There's still time to enjoy the Mendocino Mushroom, Wine, and Beer Festival. From now until November 13, you can:
- Book a mushroom exploration tour with Adrienne Long. // Stanford Inn, Coast Hwy & Comptche-Ukiah Rd. (Mendocino), stanfordinn.com
- Attend a lecture and book signing by Noah Siegel, author of Mushrooms of the Redwood Coast. // Nov. 10, 6pm, Saint Anthony's Hall, 10700 Lansing St. (Mendocino)
- Reserve a spot at the Wild Fish Winemaker dinner. This intimate spot, aglow with candlelight, focuses on fish that's been wild-caught off the Mendocino coast. We don't know what's on the menu for this event (it depends on what's reeled in that day), but you'll be lucky to try the freshest oysters served with a bracing mignonette, a downright succulent cedar-plank roasted cod, and a rich butter-basted sable fish. On our visit, local chanterelles and porcinis were sautéed and served atop a swipe of creamy celeriac puree. For this dinner, all courses will be paired with Yorkville Cellars wines. // Nov. 10, 6:30pm, Wild Fish, 7750 Hwy. 1 (Little River), wild-fish.com for reservations.
- Take a mushroom cooking class and foraging foray at Assagiare Mendocino. Dishes will be paired with Mendo wines and ciders. // 17451 Jade Ct. (Fort Bragg), assagiare.com for reservations.
- Go to the Stanford Inn's Ravens Restaurant Medicinal Mushroom Breakfast. Bonus, it's a vegan feast. // Coast Hwy. & Comptche-Ukiah Rd. (Mendocino), ravensrestaurant.com for reservations.

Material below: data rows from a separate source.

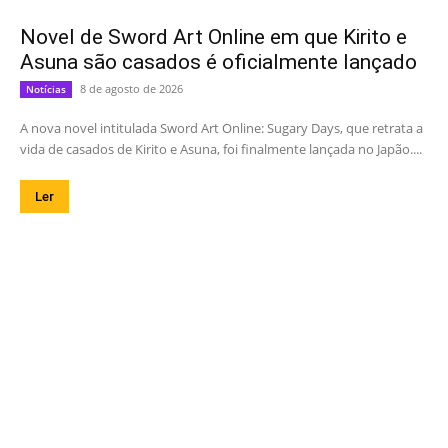
Novel de Sword Art Online em que Kirito e
Asuna são casados é oficialmente lançado
8 de agosto de 2026
Notícias
A nova novel intitulada Sword Art Online: Sugary Days, que retrata a
vida de casados de Kirito e Asuna, foi finalmente lançada no Japão....
Ler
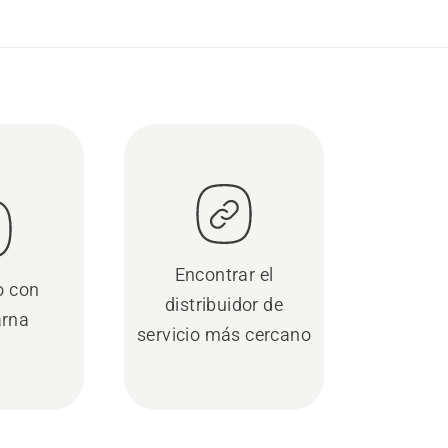
Encontrar el
o con
distribuidor de
rna
servicio más cercano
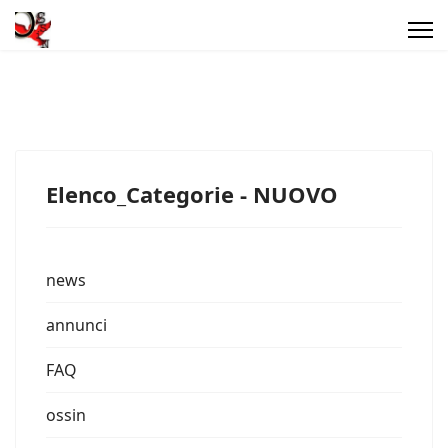
Elenco_Categorie - NUOVO
news
annunci
FAQ
ossin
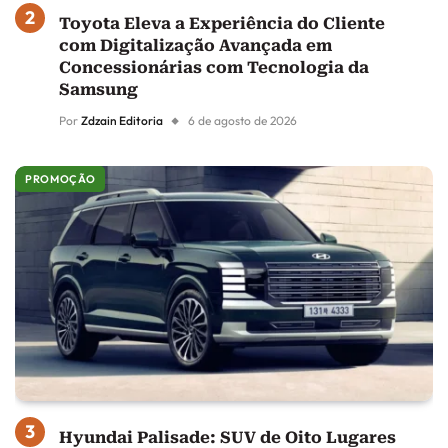
Toyota Eleva a Experiência do Cliente
com Digitalização Avançada em
Concessionárias com Tecnologia da
Samsung
Por
Zdzain Editoria
6 de agosto de 2026
PROMOÇÃO
Hyundai Palisade: SUV de Oito Lugares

The Albion River Inn has nice bluffside cottages with spectacular coastline views and—gasp!—no televisions. Not to worry, the dramatic coastline is all the entertainment you'll need. Breakfast included. // 3790 N. Hwy 1 (Albion), albionriverinn.com
GPS is scantly available in the wilds of Mendocino, so make sure you've got a map handy. Any way you spin it, bank on a 2.5-hour drive from San Francisco to the coast via Hwy. 101 & Hwy. 128. (Boonville makes a good rest stop. Eat a homemade fruit paleta from Paysanne or stretch your legs browsing the well-curated Farmhouse Mercantile, which stocks, among other stylish domestications, striped Turkish hammam towels, Mohinders artisan sandals, local Lovers Lane honey, and cute walnut- or almond-shaped erasers.)